Now that the Texas Legislature has passed a measure to counteract surprise billing involving many state-regulated plans, it’s time for rulemaking.
The Texas Medical Association is working to make sure the Texas Department of Insurance’s (TDI’s) eventual rules borne out of Senate Bill 1264 will give physicians a fair shake.
TMA President David Fleeger, MD, represented medicine at a TDI stakeholder hearing Monday, where Insurance Commissioner Kent Sullivan heard input from TMA, the Texas Association of Health Plans, the Texas Hospital Association, and others on SB 1264. TMA ultimately supported the final version of the bill, which Gov. Greg Abbott signed in June and which essentially takes effect Jan. 1.
SB 1264 takes the patient out of the middle of billing disputes between physicians and health plans, establishing an independent arbitration process to resolve those disputes. Under the system, an arbitrator – chosen by either the two parties or TDI – essentially picks the appropriate payment amount from either the physician’s billed charge or the health plan’s initial payment. (Those amounts may change during the health plan’s appeal process before the case reaches arbitration.) For the plans SB 1264 affects, balance billing will be prohibited. That includes preferred provider organizations, exclusive provider organizations, and HMOs, as well as Employee Retirement System and Teacher Retirement System plans.
SB 1264 includes a list of 10 factors for the arbitrator to consider in making the decision, including the physician’s usual billed charge for comparable services or supplies when out of network, and the circumstances and complexity of the patient’s case.
Dr. Fleeger told TDI that while TMA agrees patients should not find themselves in surprise billing situations, the process to resolve payments must be fair if physicians hope to keep practicing.
“In order to practice in Texas, if the rules do not facilitate a fair playing field with the health plan issuers, physicians may have no other option other than to consolidate in order to keep their doors open,” Dr. Fleeger told TDI. “In the long term, a push towards consolidation will not reduce costs and is contrary to the overarching goal of the legislature. In other words, a delicate balance must be struck in rule adaptation, with a focal point on patient care, access to care, and appropriate regulation of health plans.
“The bill was intended to act as a patient protection measure,” Dr. Fleeger added, “not a health plan windfall bill.”

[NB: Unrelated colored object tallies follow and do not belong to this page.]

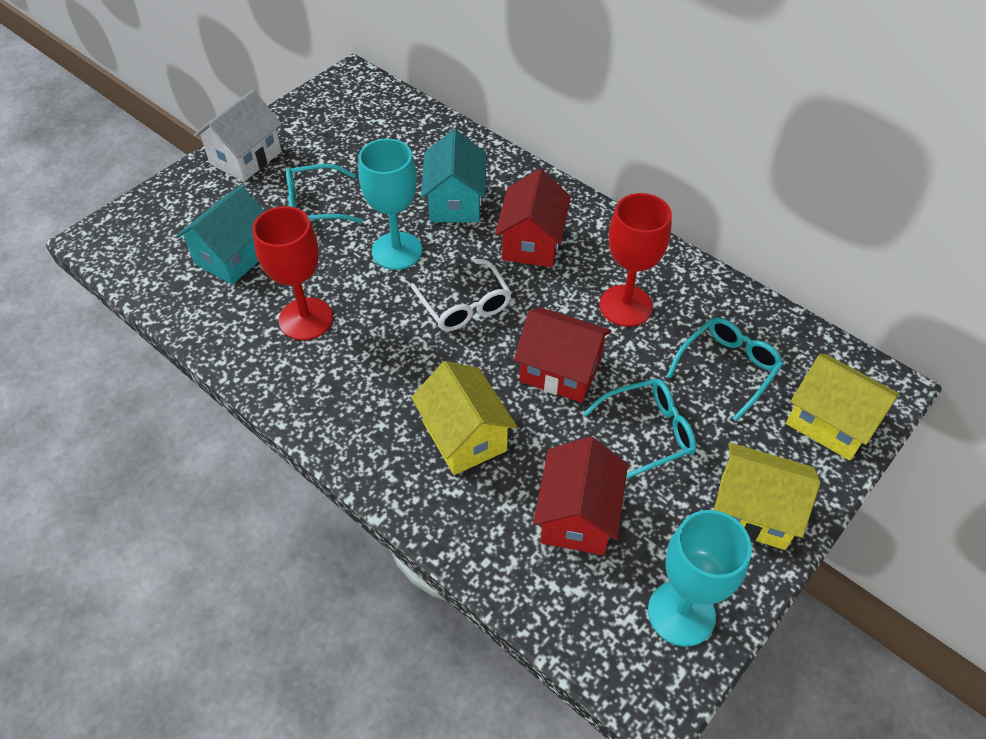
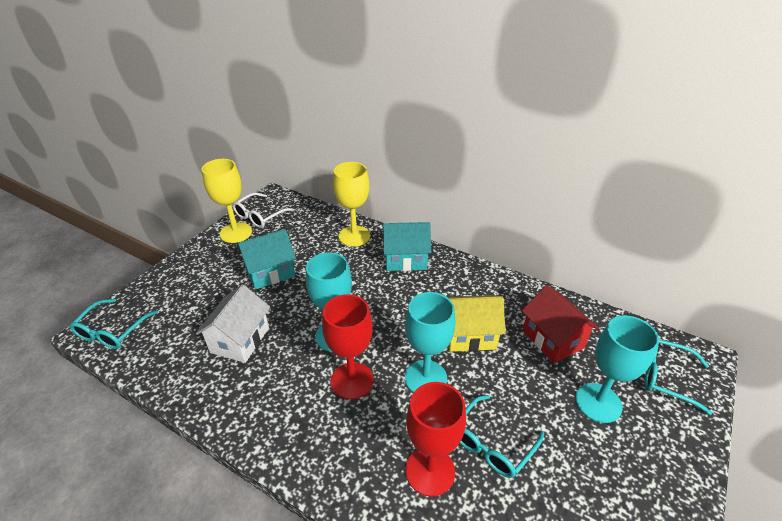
red house: [495,169,571,267] [514,308,611,403] [533,437,628,555] = 3 -> [522,285,599,363] = 1
turquoise goblet: [358,139,422,270] [648,510,752,647] = 2 -> [306,252,352,352] [405,292,455,393] [575,315,659,423] = 3
yellow goblet: none = 0 -> [202,159,252,243] [333,162,370,247] = 2
yellow house: [411,361,517,475] [714,443,820,550] [786,354,899,461] = 3 -> [448,295,506,352] = 1

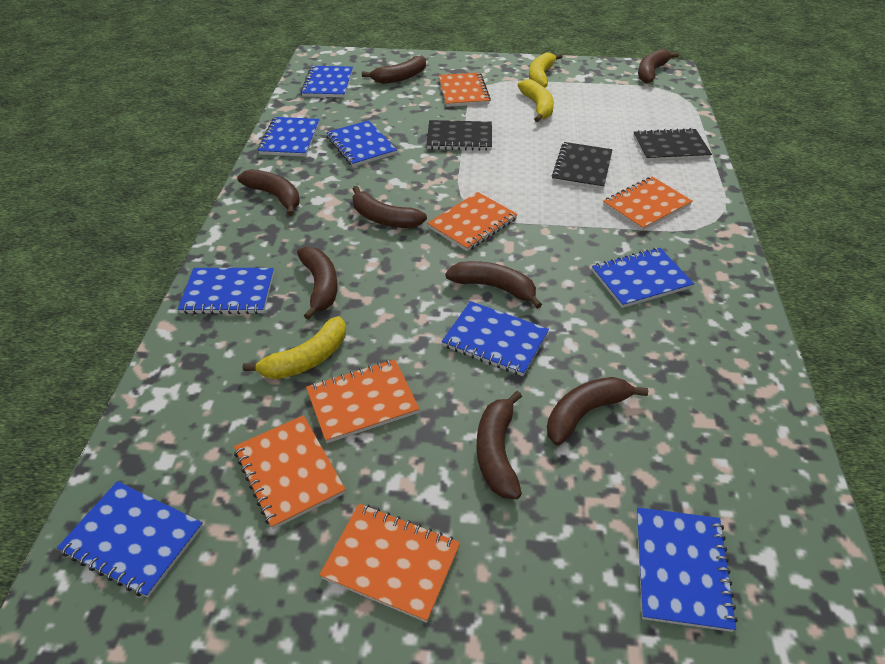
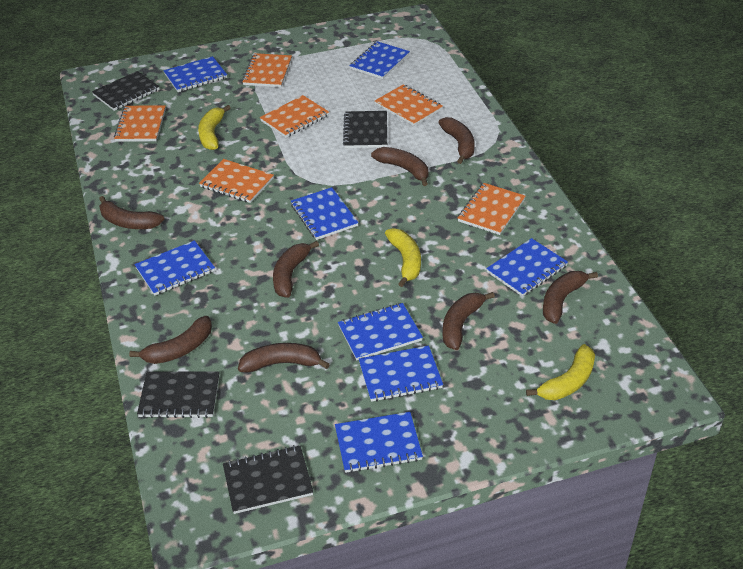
black notebook: [426,120,492,151] [552,142,613,190] [633,128,712,161] = 3 -> [92,71,159,111] [137,371,220,418] [223,445,313,514] [343,111,387,148] = 4

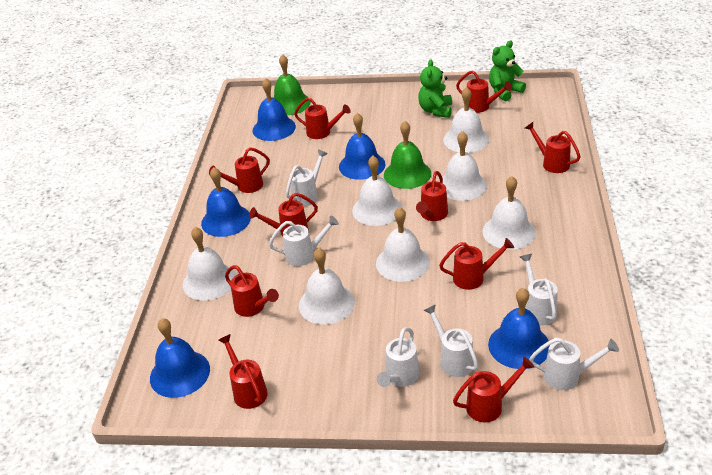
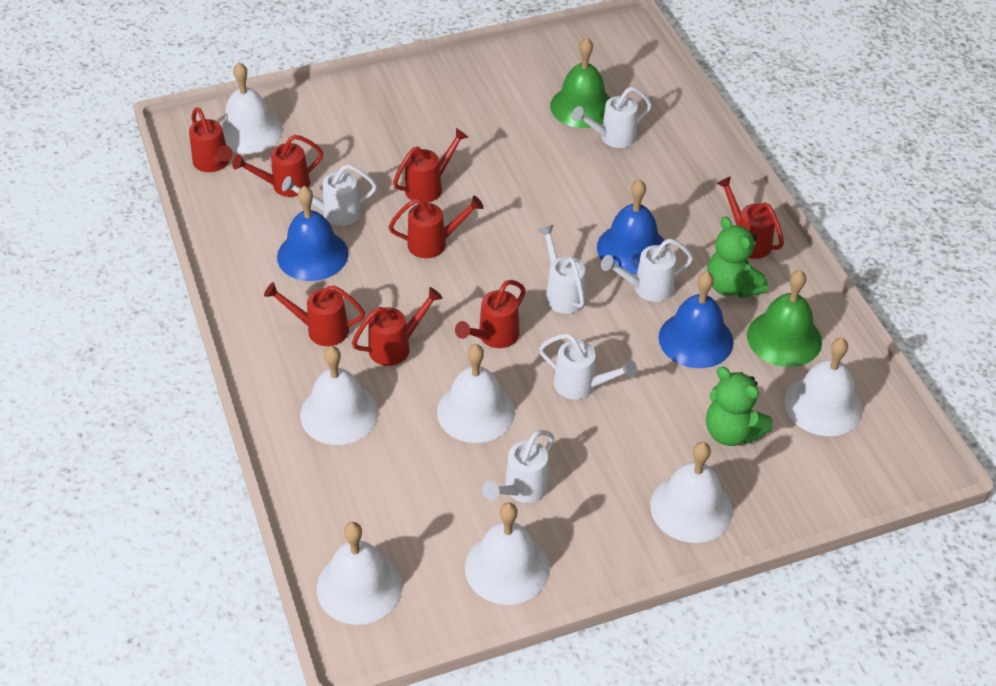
blue bell: [150,318,210,398] [201,167,251,237] [253,78,296,141] [339,113,385,180] [488,288,549,369] = 5 -> [277,186,349,281] [597,179,667,274] [659,271,734,368] = 3
red watering can: [209,147,270,193] [218,334,268,409] [225,265,279,317] [249,193,318,237] [294,97,351,139] [416,171,448,221] [439,238,514,290] [453,356,534,422] [456,71,512,113] [525,122,581,173] = 10 -> [189,107,233,172] [232,135,323,197] [264,282,365,346] [352,287,443,366] [388,195,484,258] [393,128,468,203] [455,280,526,348] [716,176,784,259] = 8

Dr. Fleeger also included six key components for TDI to consider in its rulemaking. Among those points, he stressed that TDI’s current work and oversight on network access and adequacy must continue; that the factors an arbitrator considers should be limited to the 10 factors laid out in the bill; and that the benchmarking database used to provide data for the arbitrator to consider should be an independent, not-for-profit database with the most accurate, localized information possible, rather than regional data that might lump together urban, suburban, and rural practices.

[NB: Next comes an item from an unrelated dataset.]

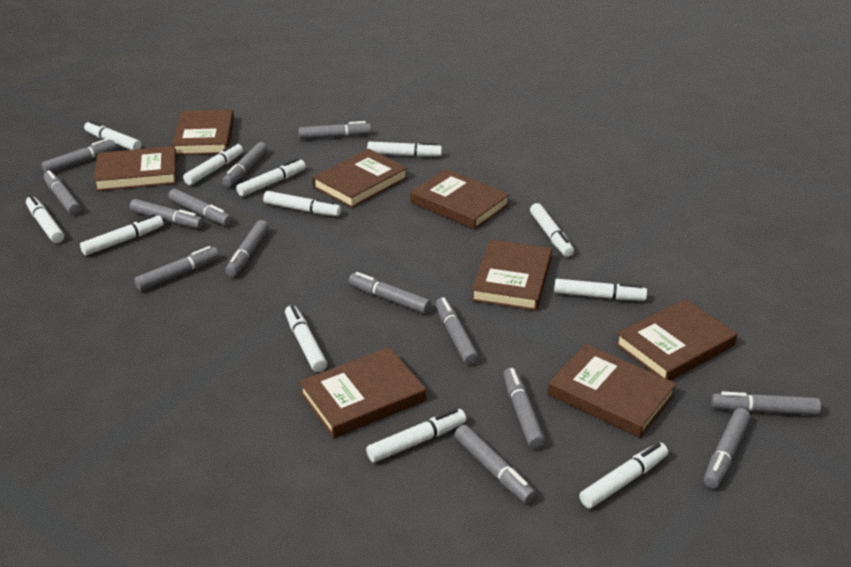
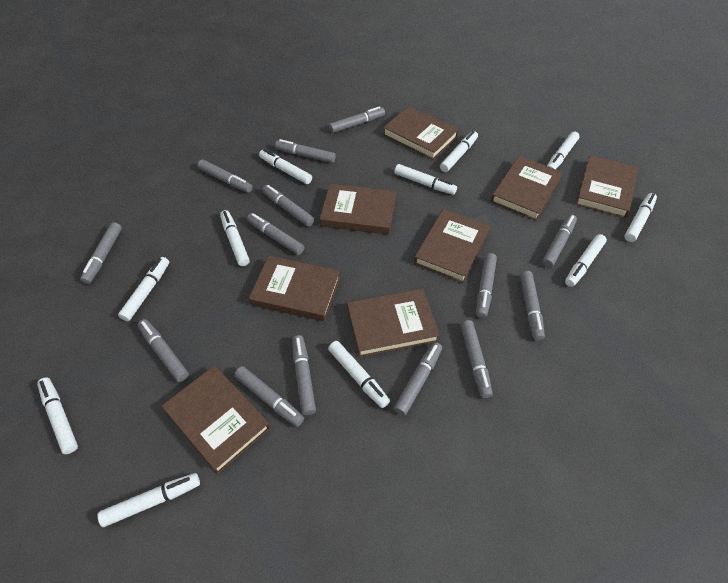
white marker: [26,195,64,243] [80,214,163,255] [84,120,141,150] [183,143,243,185] [236,158,306,196] [263,191,341,216] [285,305,327,372] [366,408,466,463] [367,141,442,157] [530,203,574,257] [554,279,647,301] [579,443,668,508] = 12 -> [37,377,78,454] [98,473,200,527] [118,257,169,321] [220,210,250,266] [259,149,312,184] [328,341,390,408] [394,164,457,195] [440,131,478,172] [547,132,580,169] [565,234,607,287] [624,193,657,242] = 11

Several organizations, including TMA, recommended TDI pay attention to the success of New York’s independent dispute resolution process, which served as a model for SB 1264.

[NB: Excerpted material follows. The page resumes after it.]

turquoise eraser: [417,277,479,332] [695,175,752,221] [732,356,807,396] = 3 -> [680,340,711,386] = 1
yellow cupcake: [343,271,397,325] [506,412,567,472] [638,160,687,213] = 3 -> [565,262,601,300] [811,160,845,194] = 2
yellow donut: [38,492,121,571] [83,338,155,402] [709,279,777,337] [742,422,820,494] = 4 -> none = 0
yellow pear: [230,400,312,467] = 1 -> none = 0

“I will tell you that New York, I believe, has come up with a winning combination,” David Bryant, MD, representing the Texas Society of Anesthesiologists, told TDI at Monday’s hearing. “And we know that because we have a good [two to three] years of data from New York. And we know that New York has not only decreased the out-of-network participation rate for all providers from 20% down to 4%, [but] we know that the cost is very cheap, at $300 per event. … And yet, contract prices have not gone up. And so that’s a very good track record that we should [use to] model some of the features that we’re doing.”
TDI has not announced a timeframe for when a proposed rule will be released.